Debt trouble comes in threes
Luncheon speech by Mr Jaime Caruana, General Manager of the BIS, on the occasion of the International Finance Forum 2014 Annual Global Conference, Beijing, 1 November 2014.
Debt as a share of GDP has risen by 20 percentage points globally since the global financial crisis, driven primarily by the expansion of public sector debt in the advanced economies and the rapid rise in private sector debt in the emerging market economies. Debt can in principle serve many essential economic functions, but in practice it is often not put to the most productive use - or is even used in potentially destabilising ways.

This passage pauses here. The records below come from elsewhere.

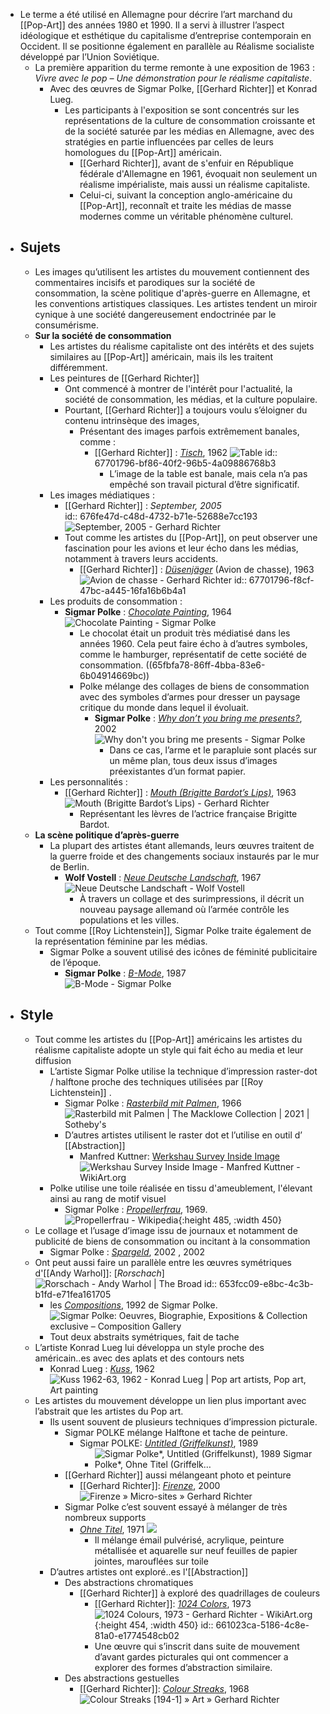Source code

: - Le terme a été utilisé en Allemagne pour décrire l’art marchand du [[Pop-Art]] des années 1980 et 1990. Il a servi à illustrer l’aspect idéologique et esthétique du capitalisme d’entreprise contemporain en Occident. Il se positionne également en parallèle au Réalisme socialiste développé par l’Union Soviétique.
	- La première apparition du terme remonte à une exposition de 1963 : *Vivre avec le pop – Une démonstration pour le réalisme capitaliste*.
		- Avec des œuvres de Sigmar Polke, [[Gerhard Richter]] et Konrad Lueg.
			- Les participants à l'exposition se sont concentrés sur les représentations de la culture de consommation croissante et de la société saturée par les médias en Allemagne, avec des stratégies en partie influencées par celles de leurs homologues du [[Pop-Art]] américain.
				- [[Gerhard Richter]], avant de s'enfuir en République fédérale d'Allemagne en 1961, évoquait non seulement un réalisme impérialiste, mais aussi un réalisme capitaliste.
				- Celui-ci, suivant la conception anglo-américaine du [[Pop-Art]], reconnaît et traite les médias de masse modernes comme un véritable phénomène culturel.
- ## Sujets
	- Les images qu’utilisent les artistes du mouvement contiennent des commentaires incisifs et parodiques sur la société de consommation, la scène politique d'après-guerre en Allemagne, et les conventions artistiques classiques. Les artistes tendent un miroir cynique à une société dangereusement endoctrinée par le consumérisme.
	- **Sur la société de consommation**
		- Les artistes du réalisme capitaliste ont des intérêts et des sujets similaires au [[Pop-Art]] américain, mais ils les traitent différemment.
		- Les peintures de [[Gerhard Richter]]
			- Ont commencé à montrer de l'intérêt pour l'actualité, la société de consommation, les médias, et la culture populaire.
			- Pourtant, [[Gerhard Richter]] a toujours voulu s’éloigner du contenu intrinsèque des images,
				- Présentant des images parfois extrêmement banales, comme :
					- [[Gerhard Richter]] : [*Tisch*](https://gerhard-richter.com/en/art/paintings/photo-paintings/household-icons-39/table-4954), 1962  ![Table](https://cdn.gerhard-richter.com/images/original/2307.jpg?width=673&height=673)
					  id:: 67701796-bf86-40f2-96b5-4a09886768b3
						- L’image de la table est banale, mais cela n’a pas empêché son travail pictural d’être significatif.
		- Les images médiatiques :
			- [[Gerhard Richter]] : *September, 2005*  
			  id:: 676fe47d-c48d-4732-b71e-52688e7cc193
			  ![September, 2005 - Gerhard Richter](https://uploads4.wikiart.org/00283/images/gerhard-richter/september-2005.jpg!Blog.jpg)
			- Tout comme les artistes du [[Pop-Art]], on peut observer une fascination pour les avions et leur écho dans les médias, notamment à travers leurs accidents.
				- [[Gerhard Richter]] : [*Düsenjäger*](https://gerhard-richter.com/fr/art/paintings/photo-paintings/aeroplanes-19/jet-fighter-5479?categoryid=19&p=1&sp=32&pg=2) (Avion de chasse), 1963 ![Avion de chasse - Gerhard Richter](https://cdn.gerhard-richter.com/images/xxlarge/16399.jpg)
				  id:: 67701796-f8cf-47bc-a445-16fa16b6b4a1
		- Les produits de consommation :
			- **Sigmar Polke** : [*Chocolate Painting*](https://www.wikiart.org/fr/sigmar-polke/all-works#!%23filterName:all-paintings-chronologically,resultType:masonry), 1964  
			  ![Chocolate Painting - Sigmar Polke](https://live.staticflickr.com/7439/16375187521_9539c5c603_z.jpg)
				- Le chocolat était un produit très médiatisé dans les années 1960. Cela peut faire écho à d’autres symboles, comme le hamburger, représentatif de cette société de consommation. ((65fbfa78-86ff-4bba-83e6-6b04914669bc))
				- Polke mélange des collages de biens de consommation avec des symboles d’armes pour dresser un paysage critique du monde dans lequel il évoluait.
					- **Sigmar Polke** : [*Why don’t you bring me presents?*](http://www.artnet.fr/artistes/sigmar-polke/why-dont-you-bring-me-presents-a-qgcSSPLbo975KTHypoLu0g2), 2002  
					  ![Why don't you bring me presents - Sigmar Polke](https://walker-col.imgix.net/wac_7654.tif?fm=jpg&w=1440&h=1050&fit=max&dpr=1.5)
						- Dans ce cas, l’arme et le parapluie sont placés sur un même plan, tous deux issus d’images préexistantes d’un format papier.
		- Les personnalités :
			- [[Gerhard Richter]] : [*Mouth (Brigitte Bardot’s Lips)*](https://www.wikiart.org/fr/gerhard-richter/mund-mouth-brigitte-bardot-s-lips-1963), 1963  
			  ![Mouth (Brigitte Bardot’s Lips) - Gerhard Richter](https://uploads6.wikiart.org/images/gerhard-richter/mund-mouth-brigitte-bardot-s-lips-1963.jpg)
				- Représentant les lèvres de l’actrice française Brigitte Bardot.
	- **La scène politique d’après-guerre**
		- La plupart des artistes étant allemands, leurs œuvres traitent de la guerre froide et des changements sociaux instaurés par le mur de Berlin.
			- **Wolf Vostell** : [*Neue Deutsche Landschaft*](https://www.artnet.com/artists/wolf-vostell/neue-deutsche-landschaft-6ULlWLilXE-Z70JFHJA7Yg2), 1967  
			  ![Neue Deutsche Landschaft - Wolf Vostell](https://www.artnet.com/WebServices/images/ll00177lldNGbJFgGjECfDrCWvaHBOcVPpF/wolf-vostell-neue-deutsche-landschaft.jpg)
				- À travers un collage et des surimpressions, il décrit un nouveau paysage allemand où l’armée contrôle les populations et les villes.
	- Tout comme [[Roy Lichtenstein]], Sigmar Polke traite également de la représentation féminine par les médias.
		- Sigmar Polke a souvent utilisé des icônes de féminité publicitaire de l’époque.
			- **Sigmar Polke** : [*B-Mode*](https://www.boumbang.com/sigmar-polke/), 1987  
			  ![B-Mode - Sigmar Polke](https://www.boumbang.com/wp-content/uploads/2012/02/Sigmar-Polke-B-Mode.jpg)
- ## Style
	- Tout comme les artistes du [[Pop-Art]] américains les artistes du réalisme capitaliste adopte un style qui fait écho au media et leur diffusion
		- L’artiste Sigmar Polke utilise la technique d’impression raster-dot / halftone proche des techniques utilisées par [[Roy Lichtenstein]] .
			- Sigmar Polke : [*Rasterbild mit Palmen*](https://www.sothebys.com/en/buy/auction/2021/the-macklowe-collection/rasterbild-mit-palmen), 1966 ![Rasterbild mit Palmen | The Macklowe Collection | 2021 | Sotheby's](https://sothebys-md.brightspotcdn.com/dims4/default/9aa7c51/2147483647/strip/true/crop/1715x2000+0+0/resize/385x449!/quality/90/?url=http%3A%2F%2Fsothebys-brightspot.s3.amazonaws.com%2Fmedia-desk%2F69%2F27%2F1a9f33bf41bdab7547c938bf82e7%2F157n10819-3x6z6-ds.jpg)
			- D’autres artistes utilisent le raster dot et l’utilise en outil d’ [[Abstraction]]
				- Manfred Kuttner: [Werkshau Survey Inside Image](https://www.wikiart.org/en/manfred-kuttner/werkshau-survey-inside-image) ![Werkshau Survey Inside Image - Manfred Kuttner - WikiArt.org](https://uploads1.wikiart.org/00282/images/manfred-kuttner/werkshau-survey-inside-image.jpg!Large.jpg)
		- Polke utilise une toile réalisée en tissu d'ameublement, l'élevant ainsi au rang de motif visuel
			- Sigmar Polke : [*Propellerfrau*](https://twitter.com/propellerfrau1/status/1016976709936189445), 1969. ![Propellerfrau - Wikipedia](https://upload.wikimedia.org/wikipedia/commons/b/b4/Sigmar_Polke_-_Propellerfrau_%28Gem%C3%A4lde%29.jpg){:height 485, :width 450}
	- Le collage et l’usage d’image issu de journaux et notamment de publicité de biens de consommation ou incitant à la consommation
		- Sigmar Polke : [*Spargeld*](http://www.artnet.fr/artistes/sigmar-polke/spargeld-a-XdgI8CHIcum-NZLDWOBOvA2), 2002 , 2002
	- Ont peut aussi faire un parallèle entre les œuvres symétriques d'[[Andy Warhol]]: [*Rorschach*] ![Rorschach - Andy Warhol | The Broad](https://www.thebroad.org/sites/default/files/styles/webp_convert_only/public/art/warhol_rorschach.jpg.webp?itok=AXgJt4EE)
	  id:: 653fcc09-e8bc-4c3b-b1fd-e71fea161705
		- les [*Compositions*](http://www.artnet.fr/artistes/sigmar-polke/composition-a-Hqg7jyx0l3ZNxwW65uPkjw2), 1992 de Sigmar Polke.  ![Sigmar Polke: Oeuvres, Biographie, Expositions & Collection exclusive –  Composition Gallery](https://media.composition.gallery/artworkpic/sigmar-polke-untitled-columbus-in-search-of-a-new-tomorrow-silkscreen-available-for-sale-on-composition-gallery1663683445-97523_349x500.jpeg)
		- Tout deux abstraits symétriques, fait de tache
	- L’artiste Konrad Lueg lui développa un style proche des américain..es avec des aplats et des contours nets
		- Konrad Lueg : [*Kuss*](https://www.wikiart.org/fr/konrad-lueg/all-works#!%23filterName:all-paintings-chronologically,resultType:masonry), 1962 ![Kuss 1962-63, 1962 - Konrad Lueg | Pop art artists, Pop art, Art painting](https://i.pinimg.com/736x/0a/8b/d8/0a8bd817bbb70b1b73b18e4aebe9bcd4.jpg)
	- Les artistes du mouvement développe un lien plus important avec l’abstrait que les artistes du Pop art.
		- Ils usent souvent de plusieurs techniques d’impression picturale.
			- Sigmar POLKE mélange Halftone et tache de peinture.
				- Sigmar POLKE: [*Untitled (Griffelkunst)*](http://www.artnet.fr/artistes/sigmar-polke/untitled-_c9YP7EhAm1Q1nXVQQtT8Q2), 1989
					- ![Sigmar Polke*, Untitled (Griffelkunst), 1989 Sigmar Polke*, Ohne Titel (Griffelk…](https://cdn.drouot.com/d/image/lot?size=fsquare&path=1722/131887/ac7239c91d82a3b6667f89657016f83d)
			- [[Gerhard Richter]] aussi mélangeant photo et peinture
				- [[Gerhard Richter]]: [*Firenze*](https://www.wikiart.org/fr/gerhard-richter/firenze), 2000 ![Firenze » Micro-sites » Gerhard Richter](https://cdn.gerhard-richter.com/images/xxlarge/8894.jpg)
			- Sigmar Polke c’est souvent essayé à mélanger de très nombreux supports
				- [*Ohne Titel*](http://www.artnet.fr/artistes/sigmar-polke/ohne-titel-ow75Zzw-zKXleX-dcqIX6w2), 1971 ![](https://www.artnet.fr/WebServices/images/ll0030BlldpuyJFgUNECfDrCWvaHBOczqUG/sigmar-polke-ohne-titel.jpg)
					- Il mélange <a name="tw-target-text"></a>émail pulvérisé, acrylique, peinture métallisée et aquarelle sur neuf feuilles de papier jointes, marouflées sur toile
		- D’autres artistes ont exploré..es l'[[Abstraction]]
			- Des abstractions chromatiques
				- [[Gerhard Richter]] à exploré des quadrillages de couleurs
					- [[Gerhard Richter]]: [*1024 Colors*](https://www.wikiart.org/fr/gerhard-richter/1024-colours-1973), 1973 ![1024 Colours, 1973 - Gerhard Richter - WikiArt.org](https://uploads3.wikiart.org/images/gerhard-richter/1024-colours-1973.jpg!Blog.jpg){:height 454, :width 450}
					  id:: 661023ca-5186-4c8e-81a0-e1774548cb02
					- Une œuvre qui s’inscrit dans suite de mouvement d’avant gardes picturales qui ont commencer a explorer des formes d’abstraction similaire.
			- Des abstractions gestuelles
				- [[Gerhard Richter]]: [*Colour Streaks*](https://www.wikiart.org/fr/gerhard-richter/farbschlieren-colour-streaks-1968), 1968 ![Colour Streaks [194-1] » Art » Gerhard Richter](https://richter.fra1.cdn.digitaloceanspaces.com/images/xxlarge/14716.jpg)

The debt problem usually does not come alone. Most obviously, the build-up of leverage can increase the vulnerability of the financial sector, induce adverse market dynamics and result in growth-impeding debt overhangs. Less obviously, but no less importantly, credit booms tend to be associated with overinvestment in certain sectors, ie a misallocation of resources in the real economy. And last but not least, the feel-good effect of credit booms can mask the distortions and weaknesses that are already in place, resulting in their not being detected and addressed in a timely manner.
The global economy needs to move away from the debt-driven growth model of the last few decades in order to truly recover from the crisis. This requires not only efforts to restore the resilience and reliability of the financial sector, but also a rebalancing of economic policies to support greater flexibility and productivity in the real economy.